■ Problem
Examine each line of the data. Copy those that contain the string "result".

[Source data]
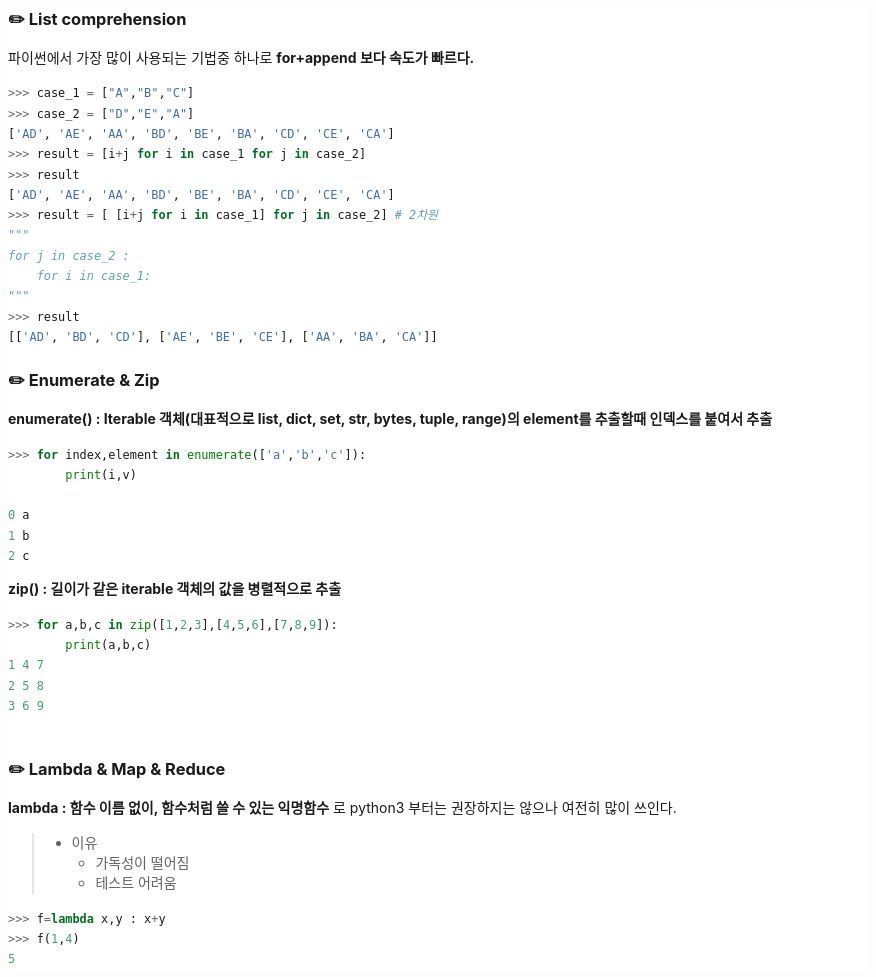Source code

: ### ✏️ List comprehension

파이썬에서 가장 많이 사용되는 기법중 하나로 **for+append 보다 속도가 빠르다.**

```python
>>> case_1 = ["A","B","C"]
>>> case_2 = ["D","E","A"]
['AD', 'AE', 'AA', 'BD', 'BE', 'BA', 'CD', 'CE', 'CA']
>>> result = [i+j for i in case_1 for j in case_2]
>>> result
['AD', 'AE', 'AA', 'BD', 'BE', 'BA', 'CD', 'CE', 'CA']
>>> result = [ [i+j for i in case_1] for j in case_2] # 2차원
"""
for j in case_2 : 
    for i in case_1:
""" 
>>> result
[['AD', 'BD', 'CD'], ['AE', 'BE', 'CE'], ['AA', 'BA', 'CA']]
```

### ✏️ Enumerate & Zip

**enumerate() : Iterable 객체(대표적으로 list, dict, set, str, bytes, tuple, range)의 element를 추출할때 인덱스를 붙여서 추출**

```python
>>> for index,element in enumerate(['a','b','c']):
    	print(i,v)
    
0 a
1 b
2 c
```

**zip() : 길이가 같은 iterable 객체의 값을 병렬적으로 추출**

```python
>>> for a,b,c in zip([1,2,3],[4,5,6],[7,8,9]):
    	print(a,b,c)
1 4 7
2 5 8
3 6 9
    
```

### ✏️ Lambda & Map & Reduce

**lambda : 함수 이름 없이, 함수처럼 쓸 수 있는 익명함수** 로 python3 부터는 권장하지는 않으나 여전히 많이 쓰인다.

> - 이유
>   - 가독성이 떨어짐
>   - 테스트 어려움

```python
>>> f=lambda x,y : x+y
>>> f(1,4) 
5
```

■ Solution below
>>> result = [i+j for i in case_1 for j in case_2]
>>> result
>>> result = [ [i+j for i in case_1] for j in case_2] # 2차원
>>> result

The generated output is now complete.